Exercise: Every line below that holds the string "reason" should be copied.

(Stored data entries)
Start of Block

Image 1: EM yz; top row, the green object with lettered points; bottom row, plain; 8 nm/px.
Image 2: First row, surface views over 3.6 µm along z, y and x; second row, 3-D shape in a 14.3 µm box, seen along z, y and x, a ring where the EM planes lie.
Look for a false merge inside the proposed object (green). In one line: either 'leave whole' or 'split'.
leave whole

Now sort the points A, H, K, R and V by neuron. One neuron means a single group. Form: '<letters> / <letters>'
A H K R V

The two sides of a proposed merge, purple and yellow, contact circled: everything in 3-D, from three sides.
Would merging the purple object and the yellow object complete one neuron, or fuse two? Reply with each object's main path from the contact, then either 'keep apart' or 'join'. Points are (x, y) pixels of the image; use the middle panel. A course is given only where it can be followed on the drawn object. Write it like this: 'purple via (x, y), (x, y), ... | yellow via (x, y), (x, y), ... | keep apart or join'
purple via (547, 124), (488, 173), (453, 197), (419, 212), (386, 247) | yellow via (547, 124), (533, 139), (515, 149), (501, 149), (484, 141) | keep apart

End of Block
Start of Block

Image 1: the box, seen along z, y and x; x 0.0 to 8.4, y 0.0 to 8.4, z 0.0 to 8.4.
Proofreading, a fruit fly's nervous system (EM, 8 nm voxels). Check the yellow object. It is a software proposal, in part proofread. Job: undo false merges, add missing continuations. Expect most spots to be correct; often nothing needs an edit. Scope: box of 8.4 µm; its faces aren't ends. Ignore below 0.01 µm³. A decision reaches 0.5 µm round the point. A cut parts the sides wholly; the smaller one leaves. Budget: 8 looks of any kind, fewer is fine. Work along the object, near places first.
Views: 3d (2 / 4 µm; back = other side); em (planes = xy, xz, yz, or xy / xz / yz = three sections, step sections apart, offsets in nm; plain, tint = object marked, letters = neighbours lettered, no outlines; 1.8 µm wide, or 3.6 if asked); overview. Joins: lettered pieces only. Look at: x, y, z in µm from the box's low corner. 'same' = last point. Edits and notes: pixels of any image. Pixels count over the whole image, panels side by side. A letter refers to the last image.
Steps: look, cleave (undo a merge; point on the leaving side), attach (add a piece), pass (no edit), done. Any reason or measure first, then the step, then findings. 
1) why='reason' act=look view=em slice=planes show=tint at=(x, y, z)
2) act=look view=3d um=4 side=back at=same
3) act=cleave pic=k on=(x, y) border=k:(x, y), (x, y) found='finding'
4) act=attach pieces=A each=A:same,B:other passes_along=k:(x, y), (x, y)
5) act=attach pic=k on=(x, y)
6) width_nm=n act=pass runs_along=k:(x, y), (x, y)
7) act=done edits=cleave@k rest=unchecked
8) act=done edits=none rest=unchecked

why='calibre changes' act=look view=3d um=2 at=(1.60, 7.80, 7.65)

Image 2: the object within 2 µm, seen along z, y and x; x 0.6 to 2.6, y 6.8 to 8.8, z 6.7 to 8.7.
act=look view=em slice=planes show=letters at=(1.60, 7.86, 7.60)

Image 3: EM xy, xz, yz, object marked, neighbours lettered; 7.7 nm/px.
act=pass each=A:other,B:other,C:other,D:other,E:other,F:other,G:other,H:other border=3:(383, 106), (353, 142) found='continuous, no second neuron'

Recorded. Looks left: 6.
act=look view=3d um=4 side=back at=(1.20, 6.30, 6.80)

End of Block

Answer for this exercise:
Steps: look, cleave (undo a merge; point on the leaving side), attach (add a piece), pass (no edit), done. Any reason or measure first, then the step, then findings. 
1) why='reason' act=look view=em slice=planes show=tint at=(x, y, z)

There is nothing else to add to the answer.